-- START Supplied data --
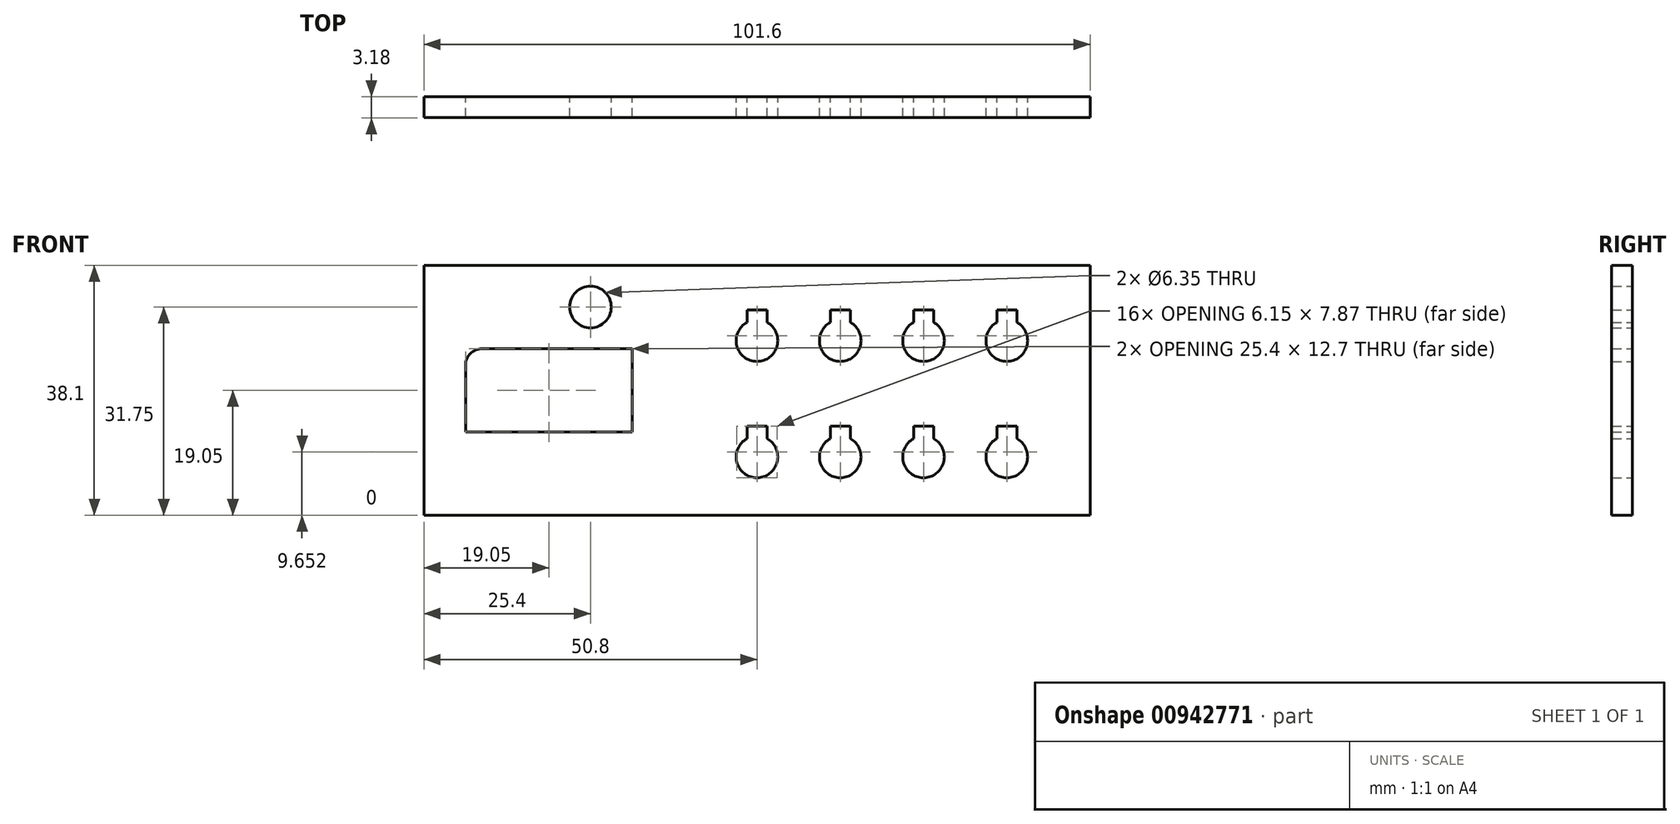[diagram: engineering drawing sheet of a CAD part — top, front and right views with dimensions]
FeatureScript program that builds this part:
annotation { "Feature Type Name" : "Feature", "Feature Type Description" : "" }
export const myFeature = defineFeature(function(context is Context, id is Id, definition is map)
    precondition{}
    {
        {
            var Q0;
            Q0=qCreatedBy(makeId("Front.planeOp"),FACE);
            var sketch = newSketch(context, id + "F0", { "sketchPlane" : qUnion([Q0])});
            skLineSegment(sketch, "E0.bottom", {"start": v(0, 0) * mm, "end": v(101.6, 0) * mm});
            skLineSegment(sketch, "E0.top", {"start": v(0, 38.1) * mm, "end": v(101.6, 38.1) * mm});
            skLineSegment(sketch, "E0.left", {"start": v(0, 0) * mm, "end": v(0, 38.1) * mm});
            skLineSegment(sketch, "E0.right", {"start": v(101.6, 0) * mm, "end": v(101.6, 38.1) * mm});
            skCircle(sketch, "E1", {"center": v(25.4, 31.75) * mm, "radius": 3.18 * mm});
            skArc(sketch, "E2", {"start": v(49.28, 11.68) * mm, "mid": v(50.8, 5.72) * mm, "end": v(52.32, 11.68) * mm});
            skLineSegment(sketch, "E3.bottom", {"start": v(52.32, 13.59) * mm, "end": v(49.28, 13.59) * mm});
            skLineSegment(sketch, "E3.left", {"start": v(52.32, 13.59) * mm, "end": v(52.32, 11.68) * mm});
            skLineSegment(sketch, "E3.right", {"start": v(49.28, 13.59) * mm, "end": v(49.28, 11.68) * mm});
            skPoint(sketch, "E3.middle", {"position": v(50.8, 12.07) * mm});
            skPoint(sketch, "E4.orphan", {"position": v(49.28, 10.54) * mm});
            skPoint(sketch, "E5.orphan", {"position": v(52.32, 10.54) * mm});
            skLineSegment(sketch, "E6", {"start": v(50.8, 8.9) * mm, "end": v(50.8, 12.07) * mm, "construction": true});
            skLineSegment(sketch, "E7.0.1.0", {"start": v(49.28, 31.32) * mm, "end": v(49.28, 29.4) * mm});
            skLineSegment(sketch, "E7.0.1.1", {"start": v(52.32, 31.32) * mm, "end": v(49.28, 31.32) * mm});
            skLineSegment(sketch, "E7.0.1.2", {"start": v(52.32, 31.32) * mm, "end": v(52.32, 29.4) * mm});
            skPoint(sketch, "E7.0.1.3", {"position": v(50.8, 29.8) * mm});
            skLineSegment(sketch, "E7.0.1.4", {"start": v(50.8, 26.62) * mm, "end": v(50.8, 29.8) * mm, "construction": true});
            skPoint(sketch, "E7.0.1.5", {"position": v(52.32, 28.27) * mm});
            skPoint(sketch, "E7.0.1.6", {"position": v(49.28, 28.27) * mm});
            skArc(sketch, "E7.0.1.7", {"start": v(49.28, 29.4) * mm, "mid": v(50.8, 23.44) * mm, "end": v(52.32, 29.4) * mm});
            skLineSegment(sketch, "E7.1.0.0", {"start": v(61.98, 13.59) * mm, "end": v(61.98, 11.68) * mm});
            skLineSegment(sketch, "E7.1.0.1", {"start": v(65.02, 13.59) * mm, "end": v(61.98, 13.59) * mm});
            skLineSegment(sketch, "E7.1.0.2", {"start": v(65.02, 13.59) * mm, "end": v(65.02, 11.68) * mm});
            skPoint(sketch, "E7.1.0.3", {"position": v(63.5, 12.07) * mm});
            skLineSegment(sketch, "E7.1.0.4", {"start": v(63.5, 8.9) * mm, "end": v(63.5, 12.07) * mm, "construction": true});
            skPoint(sketch, "E7.1.0.5", {"position": v(65.02, 10.54) * mm});
            skPoint(sketch, "E7.1.0.6", {"position": v(61.98, 10.54) * mm});
            skArc(sketch, "E7.1.0.7", {"start": v(61.98, 11.68) * mm, "mid": v(63.5, 5.71) * mm, "end": v(65.02, 11.68) * mm});
            skLineSegment(sketch, "E7.1.1.0", {"start": v(61.98, 31.32) * mm, "end": v(61.98, 29.4) * mm});
            skLineSegment(sketch, "E7.1.1.1", {"start": v(65.02, 31.32) * mm, "end": v(61.98, 31.32) * mm});
            skLineSegment(sketch, "E7.1.1.2", {"start": v(65.02, 31.32) * mm, "end": v(65.02, 29.4) * mm});
            skPoint(sketch, "E7.1.1.3", {"position": v(63.5, 29.8) * mm});
            skLineSegment(sketch, "E7.1.1.4", {"start": v(63.5, 26.62) * mm, "end": v(63.5, 29.8) * mm, "construction": true});
            skPoint(sketch, "E7.1.1.5", {"position": v(65.02, 28.27) * mm});
            skPoint(sketch, "E7.1.1.6", {"position": v(61.98, 28.27) * mm});
            skArc(sketch, "E7.1.1.7", {"start": v(61.98, 29.4) * mm, "mid": v(63.5, 23.44) * mm, "end": v(65.02, 29.4) * mm});
            skLineSegment(sketch, "E7.2.0.0", {"start": v(74.68, 13.59) * mm, "end": v(74.68, 11.68) * mm});
            skLineSegment(sketch, "E7.2.0.1", {"start": v(77.72, 13.59) * mm, "end": v(74.68, 13.59) * mm});
            skLineSegment(sketch, "E7.2.0.2", {"start": v(77.72, 13.59) * mm, "end": v(77.72, 11.68) * mm});
            skPoint(sketch, "E7.2.0.3", {"position": v(76.2, 12.07) * mm});
            skLineSegment(sketch, "E7.2.0.4", {"start": v(76.2, 8.9) * mm, "end": v(76.2, 12.07) * mm, "construction": true});
            skPoint(sketch, "E7.2.0.5", {"position": v(77.72, 10.54) * mm});
            skPoint(sketch, "E7.2.0.6", {"position": v(74.68, 10.54) * mm});
            skArc(sketch, "E7.2.0.7", {"start": v(74.68, 11.68) * mm, "mid": v(76.2, 5.71) * mm, "end": v(77.72, 11.68) * mm});
            skLineSegment(sketch, "E7.2.1.0", {"start": v(74.68, 31.32) * mm, "end": v(74.68, 29.4) * mm});
            skLineSegment(sketch, "E7.2.1.1", {"start": v(77.72, 31.32) * mm, "end": v(74.68, 31.32) * mm});
            skLineSegment(sketch, "E7.2.1.2", {"start": v(77.72, 31.32) * mm, "end": v(77.72, 29.4) * mm});
            skPoint(sketch, "E7.2.1.3", {"position": v(76.2, 29.8) * mm});
            skLineSegment(sketch, "E7.2.1.4", {"start": v(76.2, 26.62) * mm, "end": v(76.2, 29.8) * mm, "construction": true});
            skPoint(sketch, "E7.2.1.5", {"position": v(77.72, 28.27) * mm});
            skPoint(sketch, "E7.2.1.6", {"position": v(74.68, 28.27) * mm});
            skArc(sketch, "E7.2.1.7", {"start": v(74.68, 29.4) * mm, "mid": v(76.2, 23.44) * mm, "end": v(77.72, 29.4) * mm});
            skLineSegment(sketch, "E7.direction1", {"start": v(50.8, 8.9) * mm, "end": v(63.5, 8.9) * mm, "construction": true});
            skLineSegment(sketch, "E7.direction2", {"start": v(50.8, 8.9) * mm, "end": v(50.8, 26.62) * mm, "construction": true});
            skLineSegment(sketch, "E8.0.3.0", {"start": v(87.38, 13.59) * mm, "end": v(87.38, 11.68) * mm});
            skLineSegment(sketch, "E8.3.3.0", {"start": v(90.42, 13.59) * mm, "end": v(87.38, 13.59) * mm});
            skLineSegment(sketch, "E8.6.3.0", {"start": v(90.42, 13.59) * mm, "end": v(90.42, 11.68) * mm});
            skPoint(sketch, "E8.9.3.0", {"position": v(88.9, 12.07) * mm});
            skLineSegment(sketch, "E8.10.3.0", {"start": v(88.9, 8.9) * mm, "end": v(88.9, 12.07) * mm, "construction": true});
            skPoint(sketch, "E8.13.3.0", {"position": v(90.42, 10.54) * mm});
            skPoint(sketch, "E8.14.3.0", {"position": v(87.38, 10.54) * mm});
            skArc(sketch, "E8.15.3.0", {"start": v(87.38, 11.68) * mm, "mid": v(88.9, 5.71) * mm, "end": v(90.42, 11.68) * mm});
            skLineSegment(sketch, "E8.0.3.1", {"start": v(87.38, 31.32) * mm, "end": v(87.38, 29.4) * mm});
            skLineSegment(sketch, "E8.3.3.1", {"start": v(90.42, 31.32) * mm, "end": v(87.38, 31.32) * mm});
            skLineSegment(sketch, "E8.6.3.1", {"start": v(90.42, 31.32) * mm, "end": v(90.42, 29.4) * mm});
            skPoint(sketch, "E8.9.3.1", {"position": v(88.9, 29.8) * mm});
            skLineSegment(sketch, "E8.10.3.1", {"start": v(88.9, 26.62) * mm, "end": v(88.9, 29.8) * mm, "construction": true});
            skPoint(sketch, "E8.13.3.1", {"position": v(90.42, 28.27) * mm});
            skPoint(sketch, "E8.14.3.1", {"position": v(87.38, 28.27) * mm});
            skArc(sketch, "E8.15.3.1", {"start": v(87.38, 29.4) * mm, "mid": v(88.9, 23.44) * mm, "end": v(90.42, 29.4) * mm});
            skLineSegment(sketch, "E9.bottom", {"start": v(6.35, 12.7) * mm, "end": v(31.75, 12.7) * mm});
            skLineSegment(sketch, "E9.top", {"start": v(8.9, 25.4) * mm, "end": v(31.75, 25.4) * mm});
            skLineSegment(sketch, "E9.left", {"start": v(6.35, 12.7) * mm, "end": v(6.35, 22.86) * mm});
            skLineSegment(sketch, "E9.right", {"start": v(31.75, 12.7) * mm, "end": v(31.75, 25.4) * mm});
            skPoint(sketch, "E10.visualSharp", {"position": v(6.35, 25.4) * mm});
            skArc(sketch, "E10.filletArc", {"start": v(8.9, 25.4) * mm, "mid": v(7.1, 24.66) * mm, "end": v(6.35, 22.86) * mm});
            skSolve(sketch);
        }
        {
            var Q0;
            Q0 = qSketchRegion(id + "F0", true);
            extrude(context, id + "F1", {"entities" : qUnion([Q0]), "depth" : 3.17 * mm, "offsetDistance" : 25.4 * mm});
        }
    });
-- END Supplied data --
Quote the material from its first line through the line containing "export const myFeature", copying each line word for word and leaving the pictures out.

(Reply):
[diagram: engineering drawing sheet of a CAD part — top, front and right views with dimensions]
FeatureScript program that builds this part:
annotation { "Feature Type Name" : "Feature", "Feature Type Description" : "" }
export const myFeature = defineFeature(function(context is Context, id is Id, definition is map)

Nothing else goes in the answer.